--- Provided passage Enclosed Below ---

IN THE COURT OF APPEALS OF IOWA
No. 21-1232 Filed March 8, 2023
DANIEL JOSEPH POOLE, Applicant-Appellant,
vs.
STATE OF IOWA, Respondent-Appellee. ________________________________________________________________
Appeal from the Iowa District Court for Polk County, Martha L. Mertz, Judge.
In a postconviction-relief action, the applicant appeals his convictions for
possession of a controlled substance with an intent to deliver. AFFIRMED.
William C.P. Westfall, Des Moines, for appellant.
Brenna Bird, Attorney General, and Zachary Miller, Assistant Attorney
General, for appellee State.
Considered by Bower, C.J., Ahlers, J., and Carr, S.J.*
*Senior judge assigned by order pursuant to Iowa Code section 602.9206
(2023). 2
CARR, Senior Judge.

--- End of Enclosed Provided passage ---
--- Data extract Enclosed Below ---

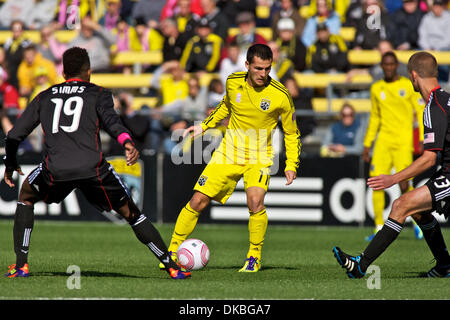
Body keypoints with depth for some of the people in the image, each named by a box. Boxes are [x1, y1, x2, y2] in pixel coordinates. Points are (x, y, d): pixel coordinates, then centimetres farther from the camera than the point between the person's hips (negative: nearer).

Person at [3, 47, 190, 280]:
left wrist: (10, 164, 41)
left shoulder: (44, 97, 25)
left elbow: (14, 135, 25)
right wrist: (127, 142, -22)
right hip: (93, 168, -1)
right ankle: (172, 267, 9)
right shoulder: (98, 94, 17)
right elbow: (111, 121, -6)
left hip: (55, 169, 1)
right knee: (130, 213, 13)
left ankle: (20, 265, 19)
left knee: (26, 197, 30)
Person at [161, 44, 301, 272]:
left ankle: (254, 257, -6)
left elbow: (292, 133, 0)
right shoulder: (233, 82, -4)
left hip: (259, 158, -3)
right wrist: (204, 126, 17)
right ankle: (173, 251, 9)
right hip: (228, 153, 3)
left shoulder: (280, 95, -13)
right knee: (198, 200, -6)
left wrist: (291, 165, -7)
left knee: (255, 201, -26)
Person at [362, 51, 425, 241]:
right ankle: (379, 228, 0)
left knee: (403, 185, -12)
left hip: (403, 141, -4)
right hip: (383, 140, 4)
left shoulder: (408, 86, 0)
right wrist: (367, 144, 19)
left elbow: (421, 112, 0)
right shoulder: (376, 89, 13)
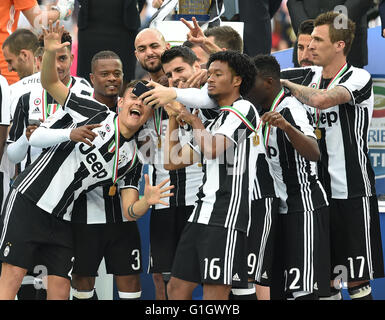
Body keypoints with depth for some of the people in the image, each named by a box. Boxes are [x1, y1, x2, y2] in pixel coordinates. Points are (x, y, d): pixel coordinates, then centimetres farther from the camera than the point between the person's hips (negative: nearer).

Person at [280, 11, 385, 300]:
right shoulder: (310, 76, 9)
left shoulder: (359, 78, -11)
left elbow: (321, 99, -29)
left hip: (352, 192, -6)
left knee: (357, 281, -4)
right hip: (320, 189, 6)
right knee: (325, 278, 9)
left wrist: (285, 83, -15)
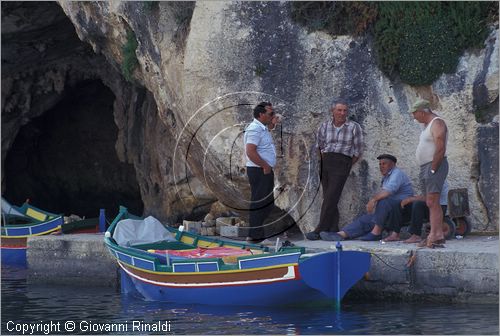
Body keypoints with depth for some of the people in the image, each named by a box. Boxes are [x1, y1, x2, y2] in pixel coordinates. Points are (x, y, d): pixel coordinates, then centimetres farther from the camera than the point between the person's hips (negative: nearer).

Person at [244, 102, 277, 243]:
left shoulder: (263, 129, 17)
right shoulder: (255, 129, -16)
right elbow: (250, 151, -26)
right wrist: (265, 166, -20)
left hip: (265, 170, 11)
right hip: (259, 171, -11)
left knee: (268, 203, 14)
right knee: (259, 203, -7)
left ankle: (255, 234, 21)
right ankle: (255, 236, -4)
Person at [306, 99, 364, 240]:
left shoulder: (354, 127, -2)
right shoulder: (324, 126, 7)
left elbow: (358, 151, 4)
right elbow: (320, 146, 21)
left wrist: (346, 166, 3)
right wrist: (324, 161, 15)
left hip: (342, 164, -5)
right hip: (326, 162, 5)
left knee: (330, 198, -13)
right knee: (328, 198, 4)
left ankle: (320, 231, -16)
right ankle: (333, 230, 9)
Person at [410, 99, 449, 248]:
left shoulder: (437, 123, -11)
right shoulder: (427, 124, 21)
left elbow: (440, 149, -21)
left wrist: (433, 169, -20)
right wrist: (426, 170, 15)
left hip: (435, 165, -10)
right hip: (426, 167, 10)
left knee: (432, 202, -16)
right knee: (431, 203, 7)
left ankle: (434, 235, -22)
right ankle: (438, 234, 7)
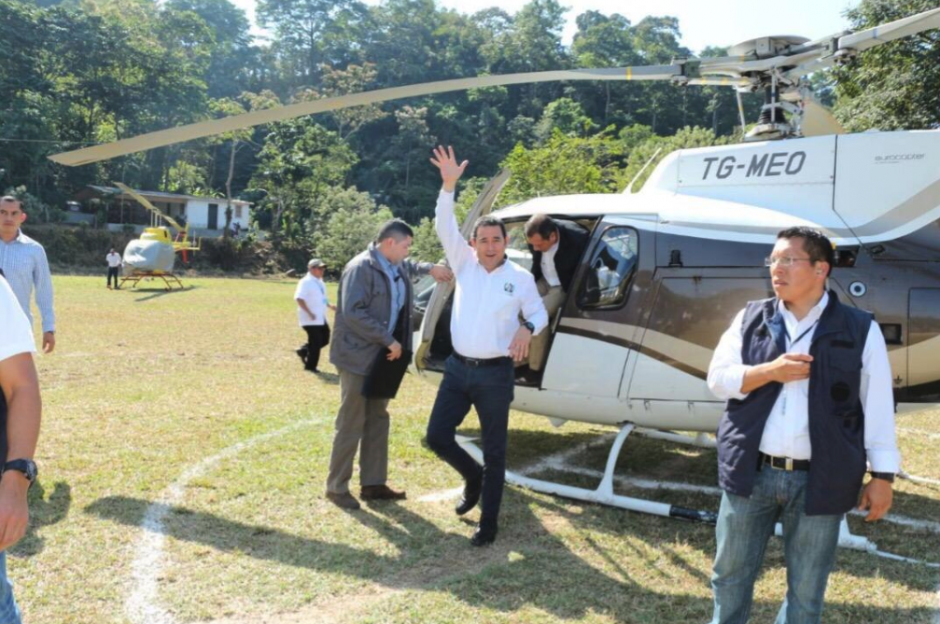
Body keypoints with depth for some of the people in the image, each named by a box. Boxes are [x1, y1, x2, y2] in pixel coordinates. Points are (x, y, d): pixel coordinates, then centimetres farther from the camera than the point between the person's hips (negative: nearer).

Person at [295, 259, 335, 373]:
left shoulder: (320, 282, 15)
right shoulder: (306, 282, -14)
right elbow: (299, 298, -23)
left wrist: (330, 305, 10)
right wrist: (309, 313, -26)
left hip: (321, 318, 9)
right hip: (311, 319, -9)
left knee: (324, 340, 11)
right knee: (315, 343, -4)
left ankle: (304, 351, 28)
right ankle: (310, 366, 11)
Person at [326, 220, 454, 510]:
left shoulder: (395, 267, 10)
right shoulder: (361, 268, -18)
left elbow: (409, 268, 37)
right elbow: (353, 313, -25)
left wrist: (430, 268, 18)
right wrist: (389, 340, -23)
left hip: (380, 357, 9)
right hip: (357, 355, -9)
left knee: (378, 420, 13)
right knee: (351, 424, -2)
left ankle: (373, 484, 22)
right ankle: (336, 487, 10)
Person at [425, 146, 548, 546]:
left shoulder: (520, 278, -2)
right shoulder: (465, 264, 5)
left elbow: (539, 313, 7)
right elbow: (445, 227, -4)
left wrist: (527, 328, -16)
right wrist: (448, 186, -15)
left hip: (495, 374, -3)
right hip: (458, 368, 3)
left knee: (494, 451, 4)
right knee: (437, 436, 2)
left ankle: (488, 523, 17)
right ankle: (473, 478, 32)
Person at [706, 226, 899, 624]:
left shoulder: (860, 330, -3)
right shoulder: (750, 319, 4)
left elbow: (877, 408, -1)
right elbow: (717, 379, 1)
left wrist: (882, 475, -3)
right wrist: (770, 371, -14)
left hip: (819, 479, -2)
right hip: (751, 472, 2)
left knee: (807, 587, 12)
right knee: (731, 572, 16)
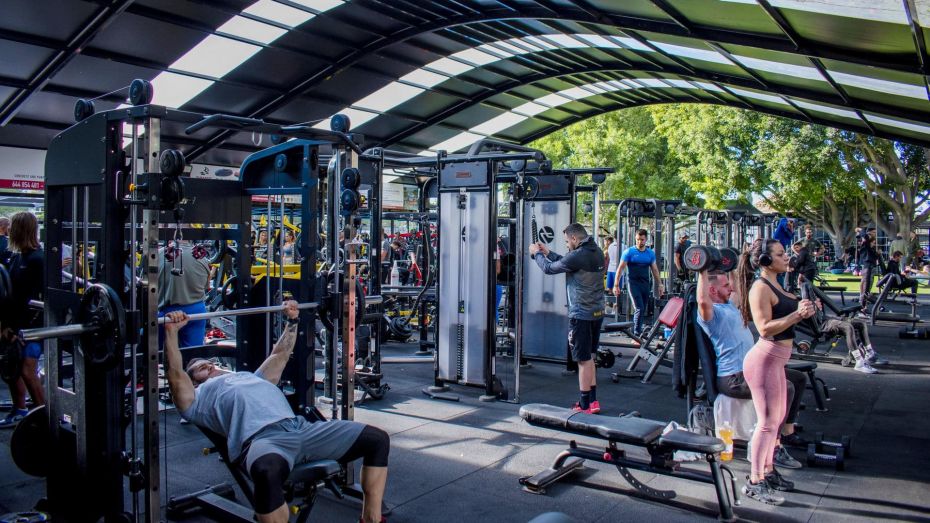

--- End of Enclosed Data extract ---

Problems to solve:
a - Translate this sentence from the court opinion header into Spanish: "In a postconviction-relief action, the applicant appeals his convictions for possession of a controlled substance with an intent to deliver."
b - Write out the part of the court opinion header starting at "STATE OF IOWA, Respondent-Appellee." and ending at "to deliver. AFFIRMED.", switching "Polk County" to "Story County".

Expected results:
a - En una acción de reparación posconvictoria, el solicitante apela sus condenas por posesión de una sustancia controlada con la intención de distribuirla.

b -
STATE OF IOWA, Respondent-Appellee. ________________________________________________________________
Appeal from the Iowa District Court for Story County, Martha L. Mertz, Judge.
In a postconviction-relief action, the applicant appeals his convictions for
possession of a controlled substance with an intent to deliver. AFFIRMED.